Treat Zuma's son fairly, we all deserve it
A much-vaunted and appraised virtue of a democratic order such as the one SA opted for and endorsed in 1994, is the rule of law and equality before the law.
Democracy by its nature requires continuous vigilance on the part of the governed to ensure the powerful uphold the values the people aspire to.
The checks and balances often built into our constitution - that binding contract we collectively signed to - will not come into their own by themselves.
They require ordinary people and those empowered to give the system effect to do what is required of them.
Often described as one of the "best in the world", the South African constitution was often put to the test during the tumultuous reign of Jacob Zuma when the wisdom of the founding fathers to have such a set-up came to the fore.
True to that tenet of the law - equality before the law - now Zuma is about to stand trial for alleged crimes committed while he was in office. It is a development unheard of in many corners of the world, even in so-called developed nations where some powerful individuals somehow manage to stay a step out of reach of the long arm of the law.
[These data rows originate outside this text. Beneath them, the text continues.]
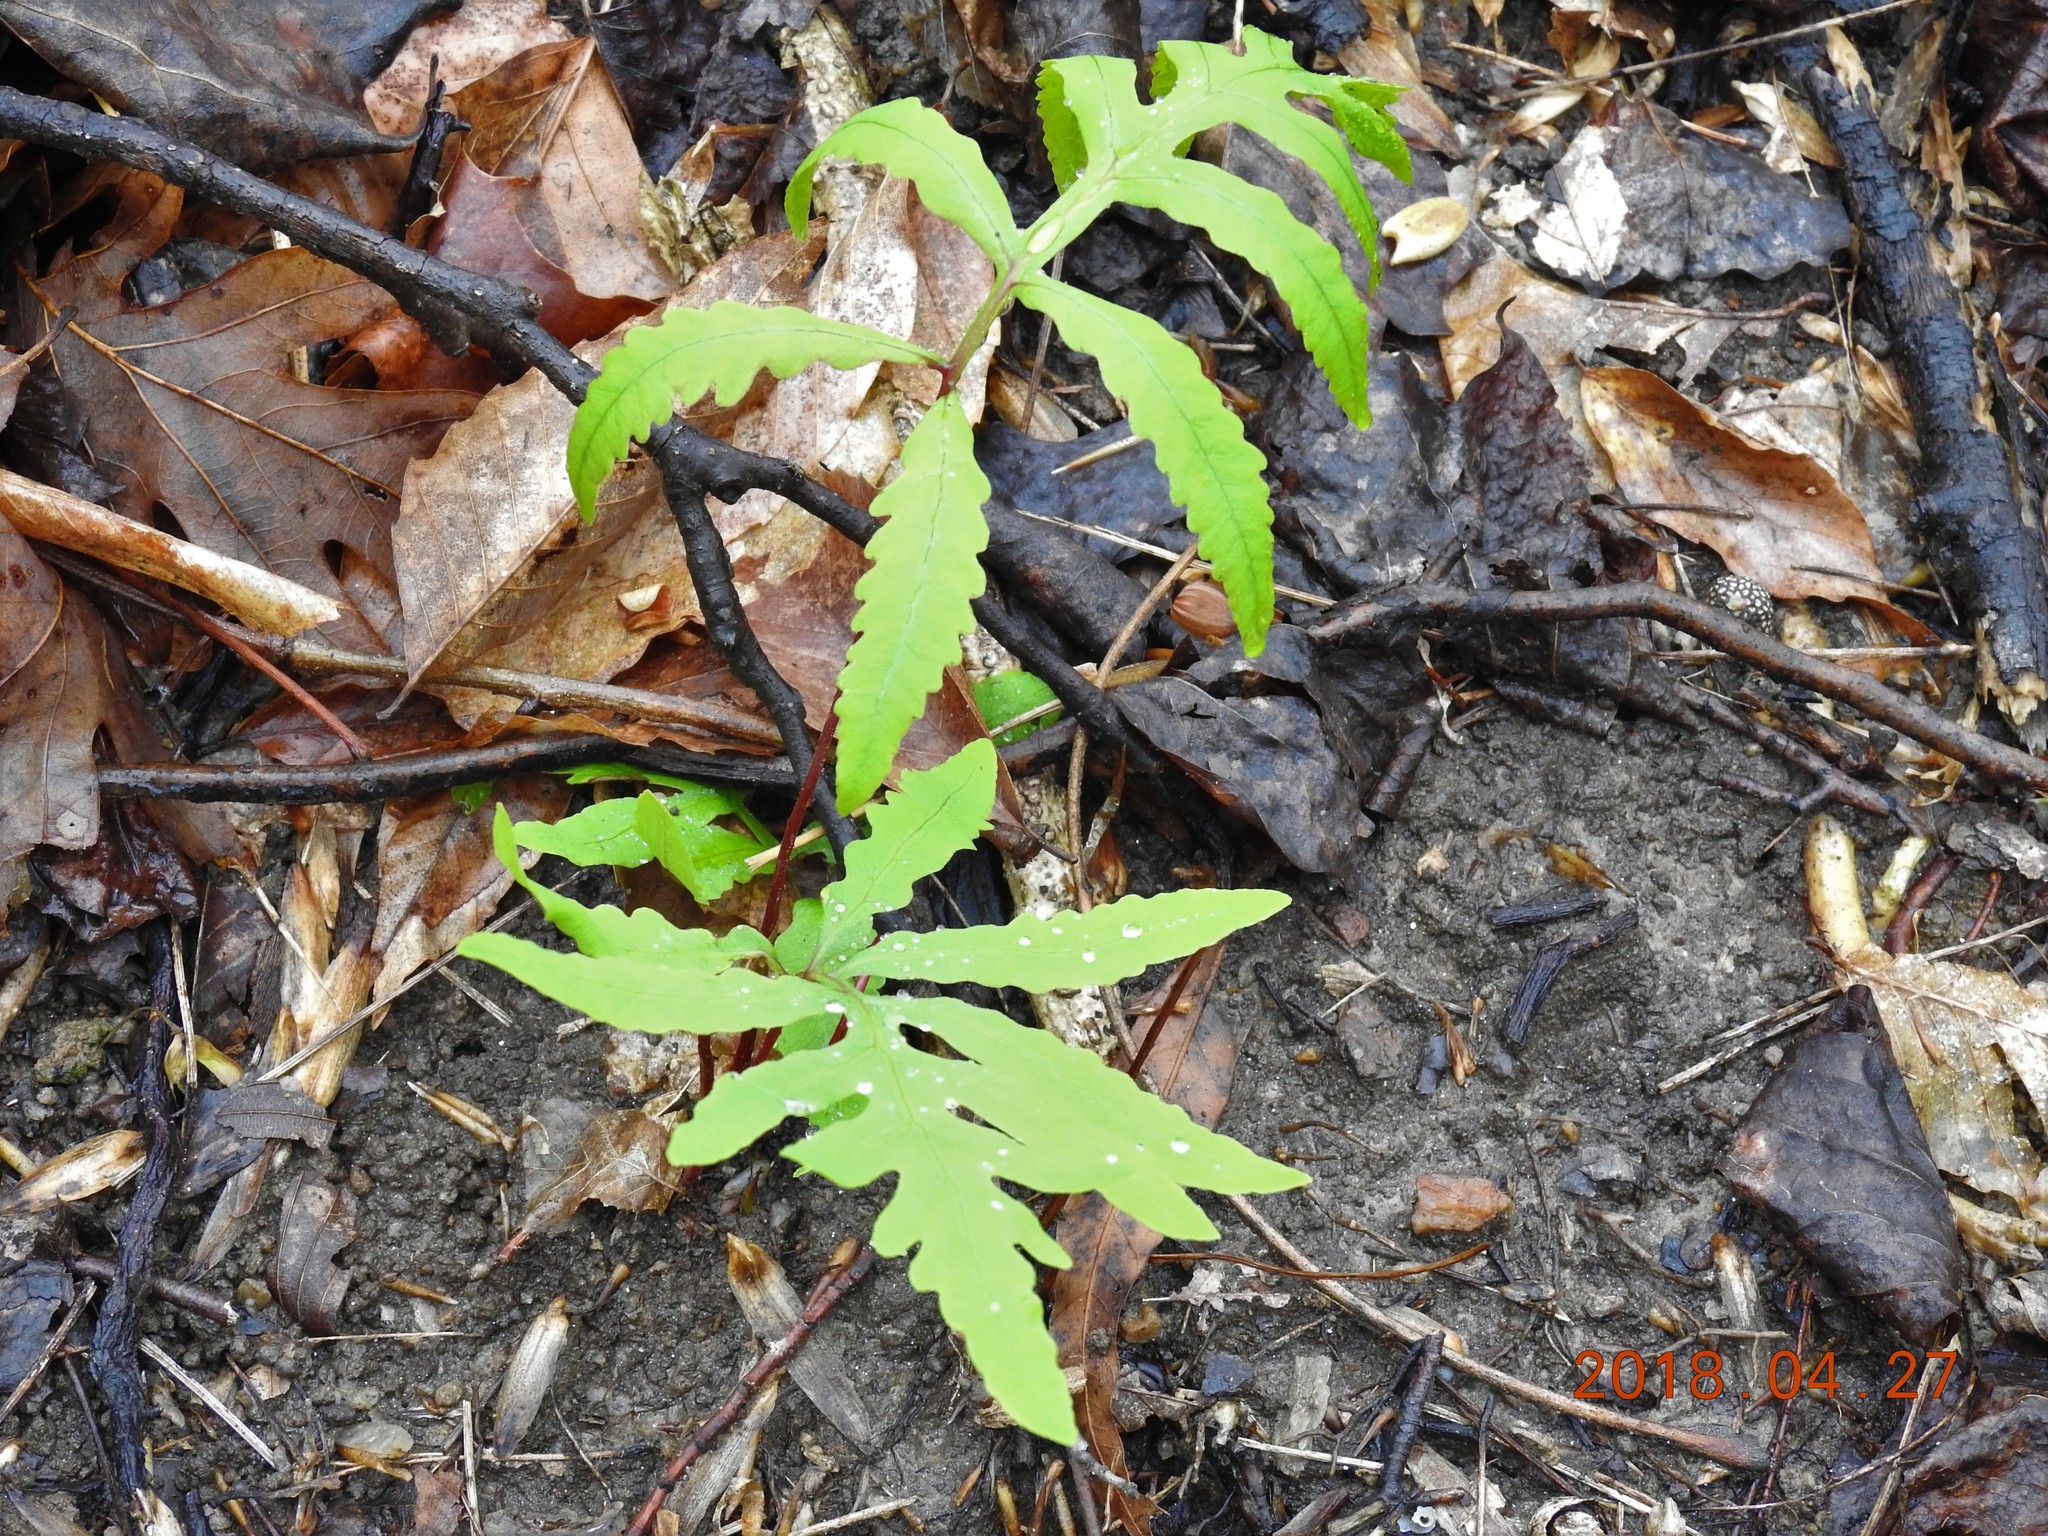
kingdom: Plantae
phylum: Tracheophyta
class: Polypodiopsida
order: Polypodiales
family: Onocleaceae
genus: Onoclea
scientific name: Onoclea sensibilis
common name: Sensitive fern
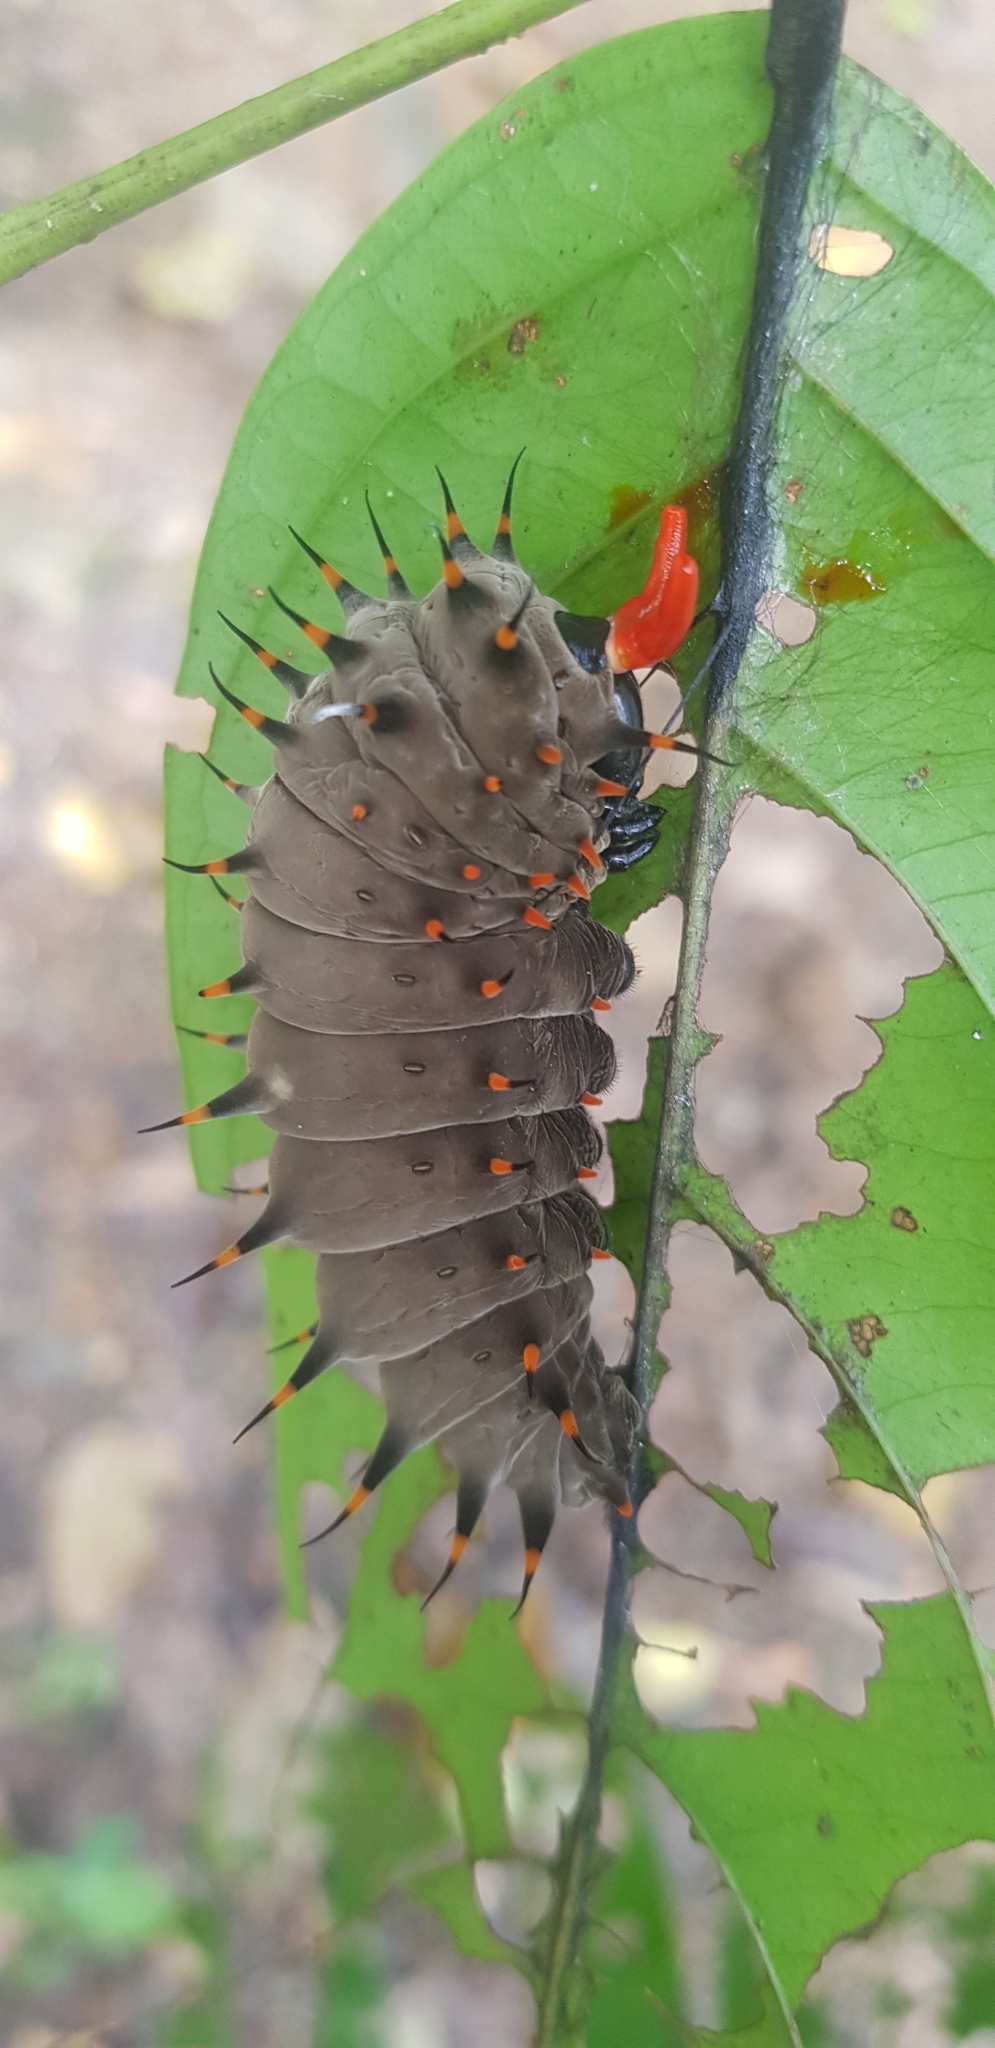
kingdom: Animalia
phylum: Arthropoda
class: Insecta
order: Lepidoptera
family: Papilionidae
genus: Ornithoptera
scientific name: Ornithoptera euphorion
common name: Cairns birdwing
But while Schadenfreude feelings may all be tempting when we see the once powerful reaping what they sow, it is still imperative to stick to the rules by which we have collectively pledged to play.
A case in point was the news on Friday that Zuma's son, Duduzane, had been briefly detained on arrival at the OR Tambo International Airport in connection with unspecified charges. We would counsel law enforcement agencies that rushed, ill-considered action will do the pursuit of justice no good.
That Zuma junior had to be released as hastily as he was detained because there was no warrant of arrest raises questions. Why were law enforcement officials all too hasty to take him in?
He is no fugitive from justice, he would have reached that point were he to fail to appear in court to face charges of culpable homicide in connection with a fatal taxi crash.
What someone thought was a good public relations stunt may well turn horribly wrong if law enforcement gets all too excited.
SA can ill-afford bungles in this case or any other which if handled properly will serve to show that constitutionally we are on firm ground.